What to Watch Through 2027

Three leading indicators will determine whether the EM outperformance cycle extends or reverses. First, the dollar trajectory — a sustained dollar recovery above the 2024 index high would systematically compress EM returns and reopen the dollar funding pressure that constrained EM monetary policy from 2022 to 2024. Second, Vietnam's export momentum — any significant disruption to the Vietnam-US trade relationship through tariff escalation would affect the supply chain investment thesis for the entire ASEAN electronics cluster. Third, India's capex cycle sustainability — India's infrastructure investment program is the most powerful single-country growth driver in the EM complex, and any fiscal constraint or political disruption that slows capital expenditure would reduce the growth premium justifying India's current valuation premium to other EMs.

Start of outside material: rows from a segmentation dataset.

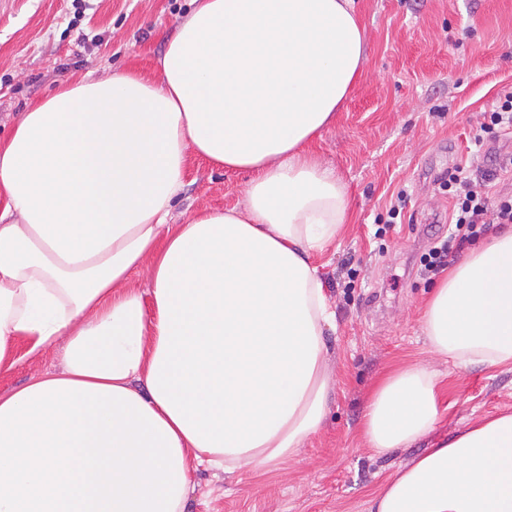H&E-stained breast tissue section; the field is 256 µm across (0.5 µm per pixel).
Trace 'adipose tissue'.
I'll list each match as a JSON object with an SVG mask.
<instances>
[{
    "label": "adipose tissue",
    "instance_id": "obj_1",
    "mask_svg": "<svg viewBox=\"0 0 512 512\" xmlns=\"http://www.w3.org/2000/svg\"><path fill=\"white\" fill-rule=\"evenodd\" d=\"M159 61L64 85L0 141V512H185L201 470L292 458L330 397L317 253L348 190L313 152L361 79L354 0H193ZM249 172L243 206L170 223L189 157ZM151 265V290L130 288ZM433 352L512 365V225L426 303ZM437 376L392 369L362 433L383 456L444 418ZM368 512H512V412L430 443ZM64 340L58 342L51 349L25 355L28 347L21 343L18 346L17 364L9 372H0V392H6L27 384L32 378L47 371L59 370L61 368V354Z\"/></svg>",
    "mask_w": 512,
    "mask_h": 512
}]
</instances>
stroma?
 <instances>
[{
  "mask_svg": "<svg viewBox=\"0 0 512 512\" xmlns=\"http://www.w3.org/2000/svg\"><path fill=\"white\" fill-rule=\"evenodd\" d=\"M191 0H0V137L61 83L158 60ZM366 28L363 77L314 149L349 193L343 233L316 257L334 326L333 391L319 431L294 458L255 473L203 471L190 512H367L370 493L424 443L376 455L362 437L367 398L391 366L435 373L448 411L431 440L480 416L512 411V366H461L432 353L424 306L438 284L420 258L446 239L442 182L468 163L470 132L512 92V0H356ZM248 177L190 159L174 224L243 205ZM0 372V392L61 367V346Z\"/></svg>",
  "mask_w": 512,
  "mask_h": 512,
  "instance_id": "35a3bbf8",
  "label": "stroma"
}]
</instances>
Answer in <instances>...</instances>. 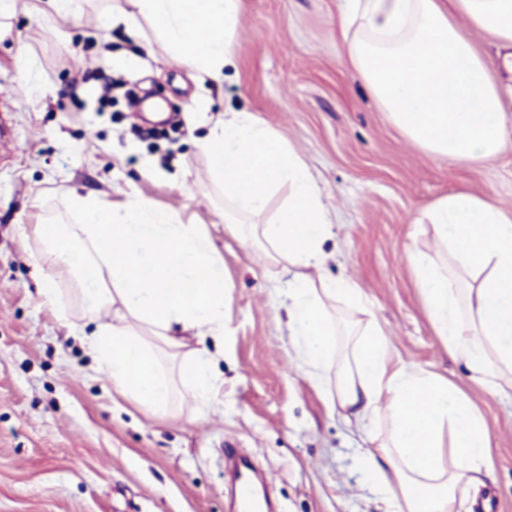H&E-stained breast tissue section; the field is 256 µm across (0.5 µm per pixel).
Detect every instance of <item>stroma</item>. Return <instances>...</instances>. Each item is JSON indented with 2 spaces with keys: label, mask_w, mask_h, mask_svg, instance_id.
Masks as SVG:
<instances>
[{
  "label": "stroma",
  "mask_w": 512,
  "mask_h": 512,
  "mask_svg": "<svg viewBox=\"0 0 512 512\" xmlns=\"http://www.w3.org/2000/svg\"><path fill=\"white\" fill-rule=\"evenodd\" d=\"M83 26L18 11L0 41V512H230L224 449L258 463L278 512H379L362 436L288 362L281 303L293 269L224 232V199L199 149L219 114L253 113L308 163L340 226L325 273L358 283L397 355L452 381L481 409L492 472L484 512H512V399L474 386L437 336L404 259L433 245L413 217L465 190L512 208V144L497 160L429 156L380 112L346 63L336 0H242L236 69L203 81L164 55L155 30L131 36L102 0H76ZM25 51L28 69L16 62ZM148 85L162 112L99 100L94 73ZM80 83L81 107L66 104ZM139 194L205 225L228 285L224 386L206 406L177 389L170 414L115 393L75 323L40 306L33 228L78 223L70 191Z\"/></svg>",
  "instance_id": "obj_1"
}]
</instances>
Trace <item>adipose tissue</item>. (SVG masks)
I'll return each mask as SVG.
<instances>
[{
    "mask_svg": "<svg viewBox=\"0 0 512 512\" xmlns=\"http://www.w3.org/2000/svg\"><path fill=\"white\" fill-rule=\"evenodd\" d=\"M347 60L389 121L436 158L488 161L512 140V108L487 59L458 25L497 38L512 73V0H337ZM241 0H113V20L149 23L177 64L212 80L235 68ZM224 194V224L272 264L294 267L288 290V360L330 390L346 423L375 438L382 407L391 431L362 462L382 512H455L491 466V436L470 398L447 379L396 358L361 288L322 277L323 244L335 235L331 206L297 150L250 112H228L200 144ZM288 200L258 223L275 192ZM77 224H38L34 276L41 304L69 319L58 286L68 280L95 328L82 342L114 390L145 411L171 410L175 386L209 404L224 385L206 339L222 340L224 257L203 225L131 196L116 205L71 194ZM417 223L431 225L435 252L409 245L435 331L470 380L512 395V208L457 192ZM345 302L353 317L340 315ZM199 345L187 349V337ZM187 350L177 368L162 350Z\"/></svg>",
    "mask_w": 512,
    "mask_h": 512,
    "instance_id": "1",
    "label": "adipose tissue"
}]
</instances>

The Takeaway for Market Participants

The EM outperformance story of 2025–2026 is not a trade to chase after the fact — it is a structural repositioning to evaluate deliberately. The markets offering the clearest combination of structural tailwinds, improving macro credibility, and reasonable valuations relative to earnings growth are India, Vietnam, Indonesia, and Brazil. The sectors offering the most durable earnings growth across the EM complex are industrial technology, energy infrastructure, and domestic financial services — not the commodity and export plays that dominated EM alpha in prior cycles. Investors who approach emerging markets as a monolithic asset class will miss the differentiation that defines where the real opportunity is concentrated.